Dora Dean, another black actress of the time, similarly rejected minstrel stereotypes. She performed the cakewalk with her husband and helped influence public views that black women were as elegant as their white peers, evidenced in her professional nickname “The Black Venus.” Both women, though restricted by racist laws and an unfair social order, were able to earn and control assets that were essentially barred from them in other facets of society. "The Black woman 'no longer lost her dignity when she entered the theater,'” Walker is quoted as stating in Jo A. Tanner’s book, Dusky Maidens: the Odyssey of the Early Black Dramatic Actress.
Not only were women acting, but they were producing and directing performances with often unprecedented power over their male counterparts. Anita Bush was one such actress and choreographer from New York City, and created the first professional black non-musical theater company, the Anita Bush Players of Harlem, later the Lafayette Players. Within 17 years, according to Black Women in America: An Historical Encyclopedia, her theater company trained “over 300 Black performers and introduced serious theater to many cities across the country.” Bush later co-starred in The Crimson Skull in 1921, a Western starring an all-black cast that regrettably only survives in the form of its promotional and advertising posters.

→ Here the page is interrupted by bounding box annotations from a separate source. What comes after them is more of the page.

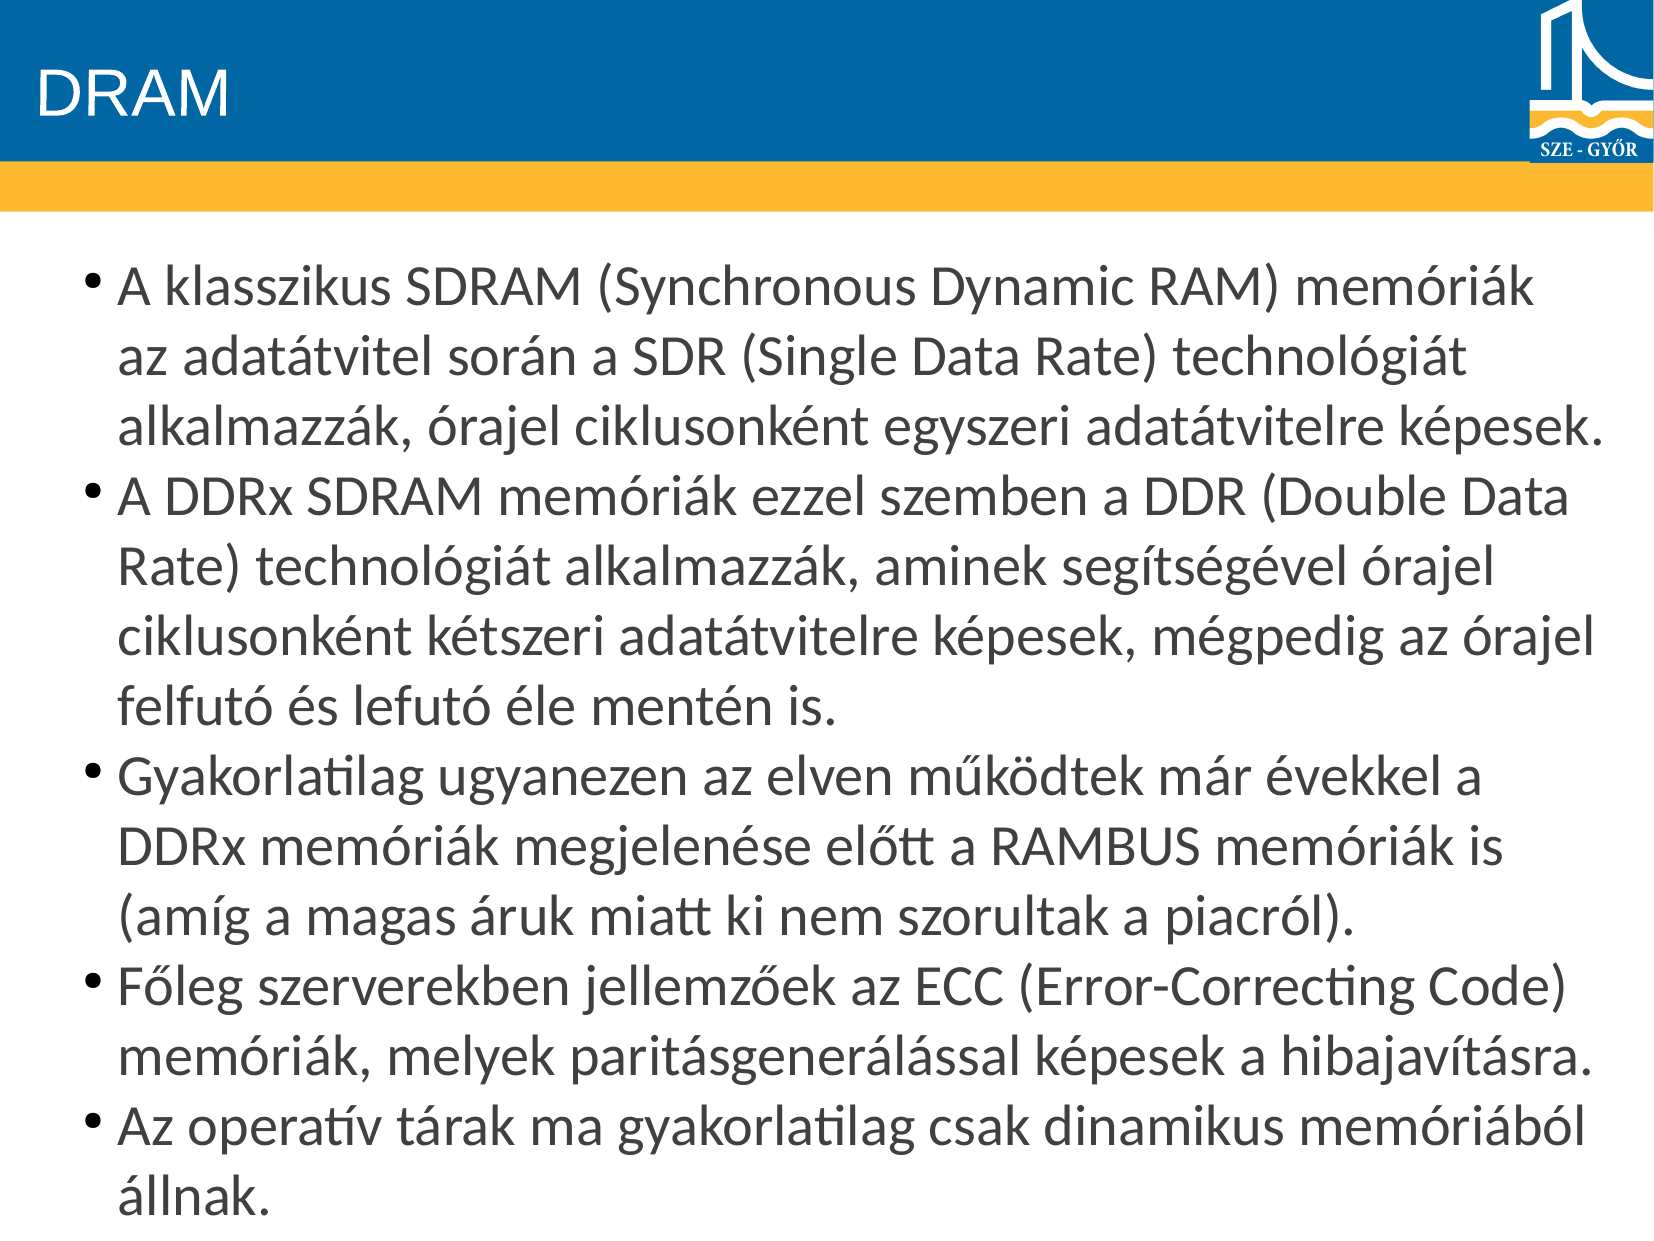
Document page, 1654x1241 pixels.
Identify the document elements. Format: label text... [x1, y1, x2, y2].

picture [1529, 0, 1654, 163]
text_box DRAM [34, 48, 1524, 144]
text_box A klasszikus SDRAM (Synchronous Dynamic RAM) memóriák az adatátvitel során a SDR (Single Data Rate) technológiát alkalmazzák, órajel ciklusonként egyszeri adatátvitelre képesek. A DDRx SDRAM memóriák ezzel szemben a DDR (Double Data Rate) technológiát alkalmazzák, aminek segítségével órajel ciklusonként kétszeri adatátvitelre képesek, mégpedig az órajel felfutó és lefutó éle mentén is. Gyakorlatilag ugyanezen az elven működtek már évekkel a DDRx memóriák megjelenése előtt a RAMBUS memóriák is (amíg a magas áruk miatt ki nem szorultak a piacról). Főleg szerverekben jellemzőek az ECC (Error-Correcting Code) memóriák, melyek paritásgenerálással képesek a hibajavításra. Az operatív tárak ma gyakorlatilag csak dinamikus memóriából állnak. [82, 247, 1607, 1198]
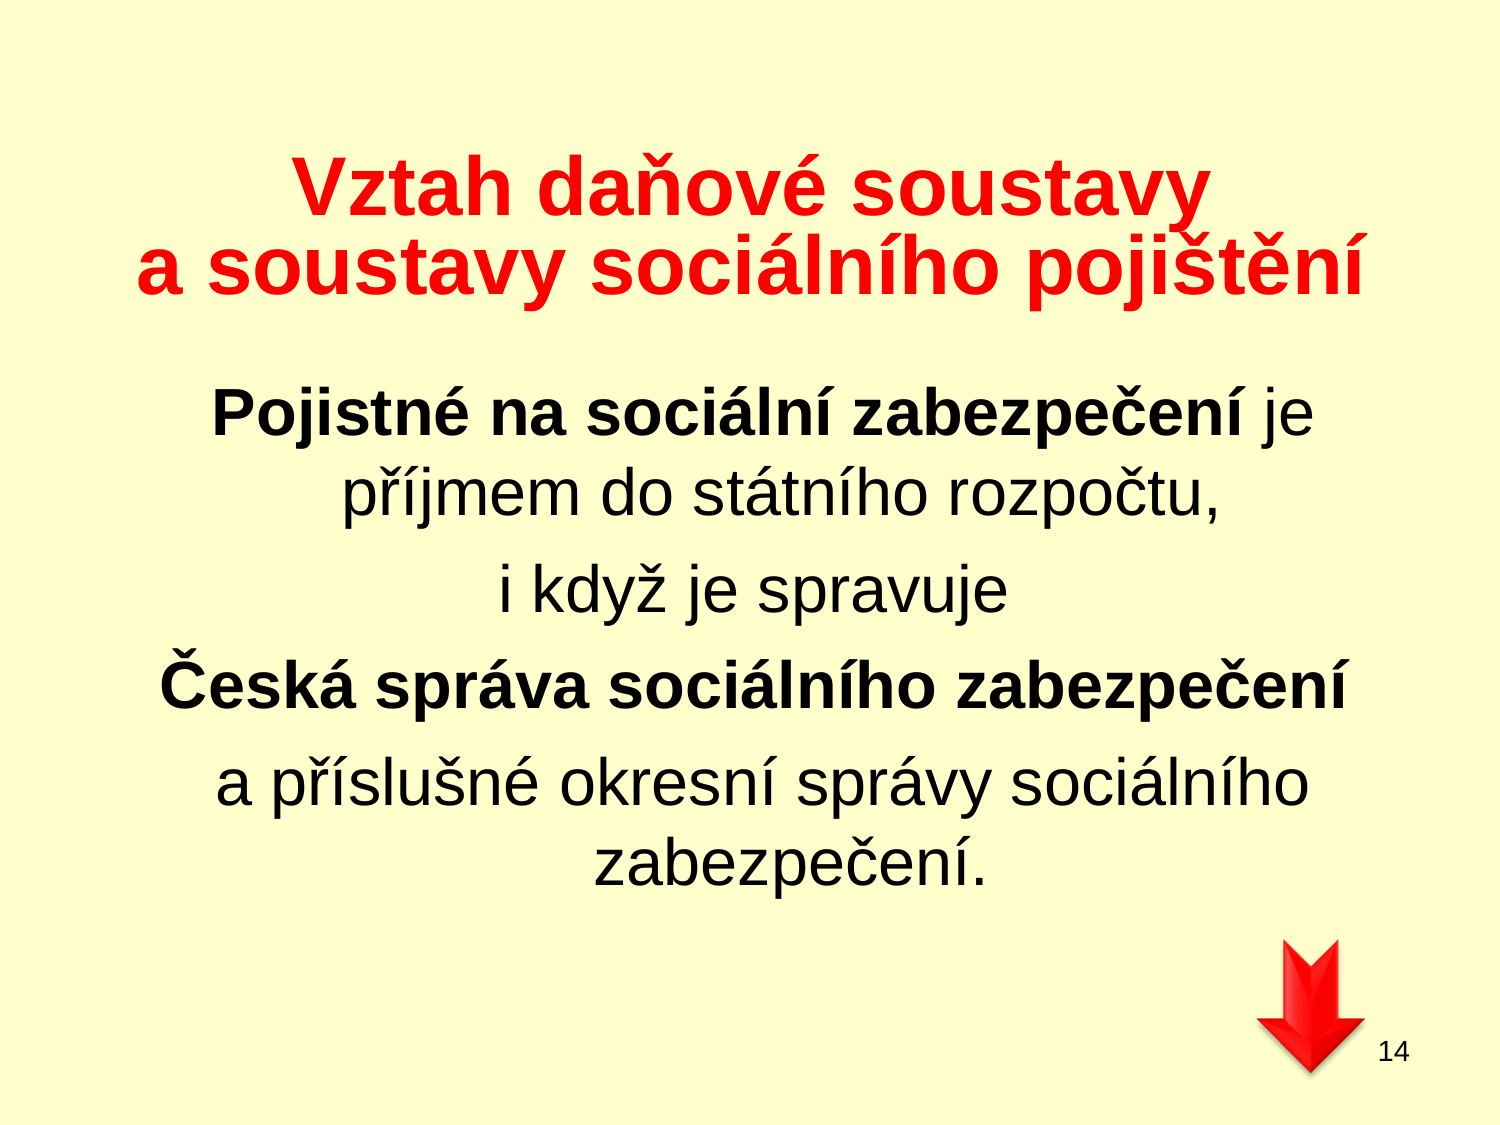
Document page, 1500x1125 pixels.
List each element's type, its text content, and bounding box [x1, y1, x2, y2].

picture [1247, 934, 1375, 1087]
text_box <číslo> [1074, 1024, 1426, 1103]
list Pojistné na sociální zabezpečení je příjmem do státního rozpočtu, i když je spravuje Česká správa sociálního zabezpečení a příslušné okresní správy sociálního zabezpečení. [88, 361, 1439, 1004]
title Vztah daňové soustavy a soustavy sociálního pojištění [76, 137, 1427, 325]
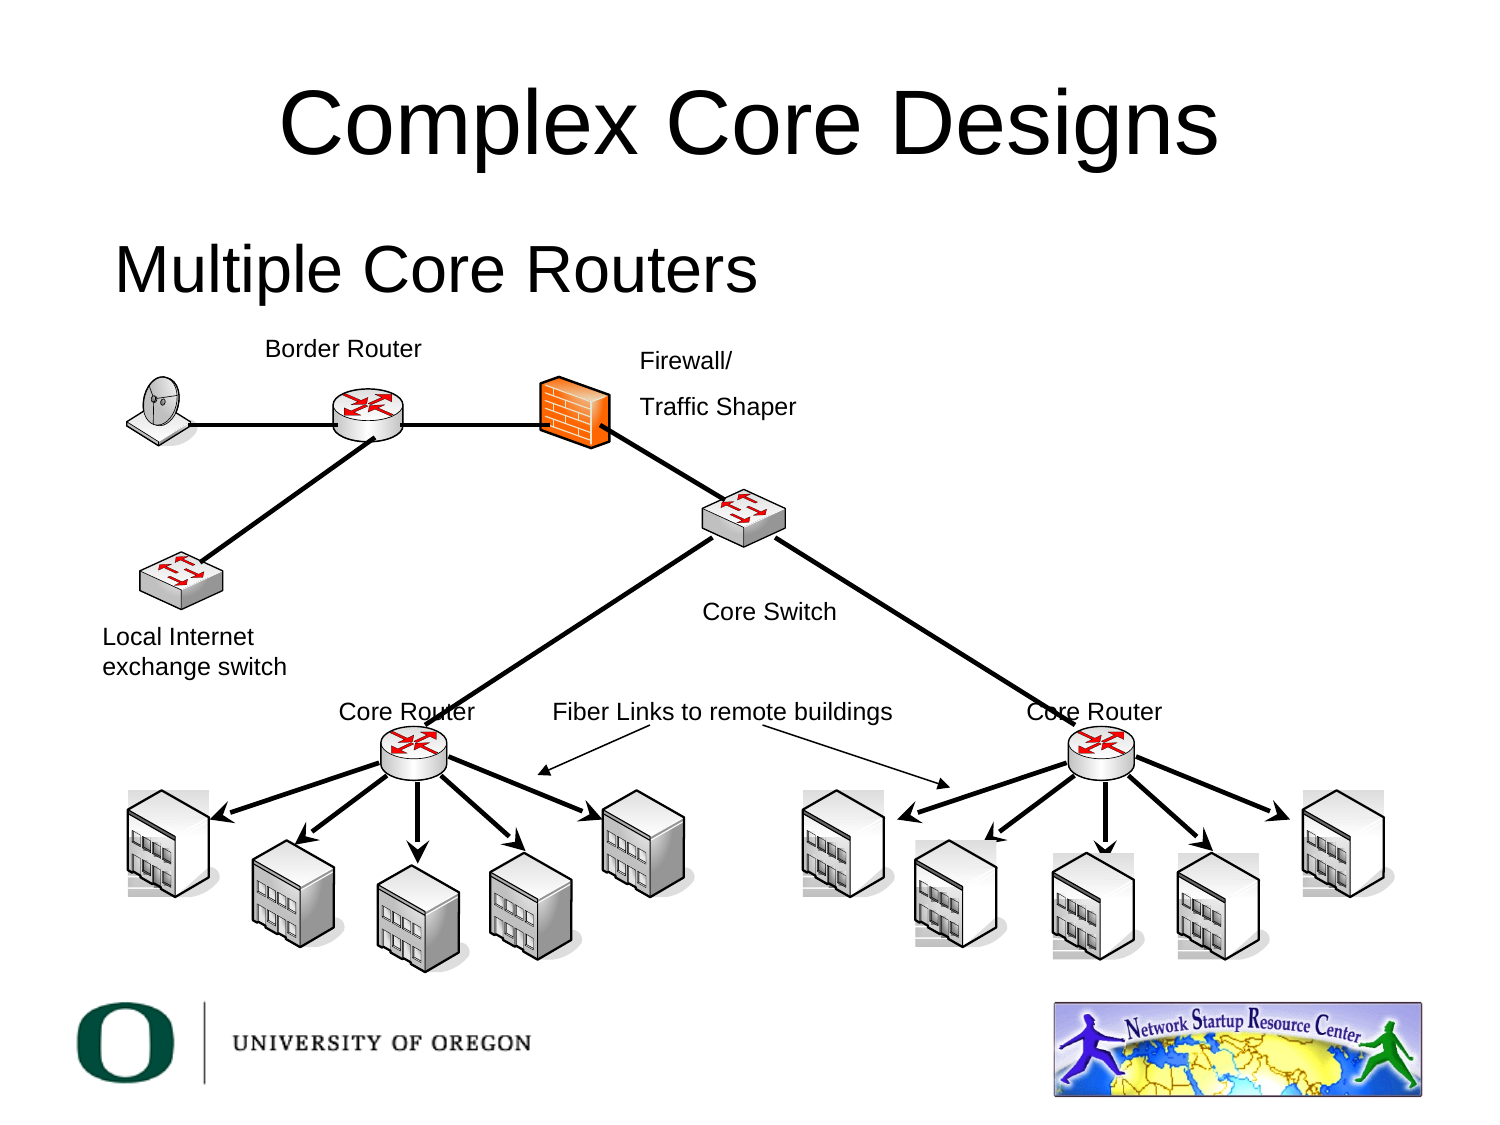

Professional stages like Bush’s and informal drama clubs alike gave women a voice and a chance to solidify a public presence: even activist Ida B. Wells, according to Patricia Schechter, acted in a dramatic club in Memphis that attracted New York talent agents, long before she found her communication niche through journalism and moving speeches about black disenfranchisement and the suffragette movement.The public eye provided by professional theater was a springboard for speaking and writing on political or social issues for the time, similar to the current political and activist agendas of celebrities like Angelina Jolie.
While actresses would not be considered part of respectable society until the 1910s, the imagery of actresses softened in the 1890s as images of the Gibson Girl and the New Woman came into the public imagination; women who were educated, lively, full of adventure, and edging toward the soon-to-bloom sexuality of the 1920s, women who shockingly rode bicycles and bared their arms at the beach. 'First Lady of the American Theater' Ethyl Barrymore and countless others helped popularize feminist politics, while plays like Ibsen’s A Doll’s House turned the strictures of 19th century marriage into talking points.
As American society began to slowly change its views toward women, theater and film actresses exemplified women’s needs of financial, intellectual, and sexual autonomy both on-stage and off. In her speech at The World's Congress of Representative Women in 1894, renowned tragic actress Helena Modjeska asked, “If the influence of our sex upon the theater is beneficent, can we say the same of the influence of the theater upon the woman herself?”
While she refrained from directly answering that question at the time, from a contemporary vantage point the answer would clearly be "yes."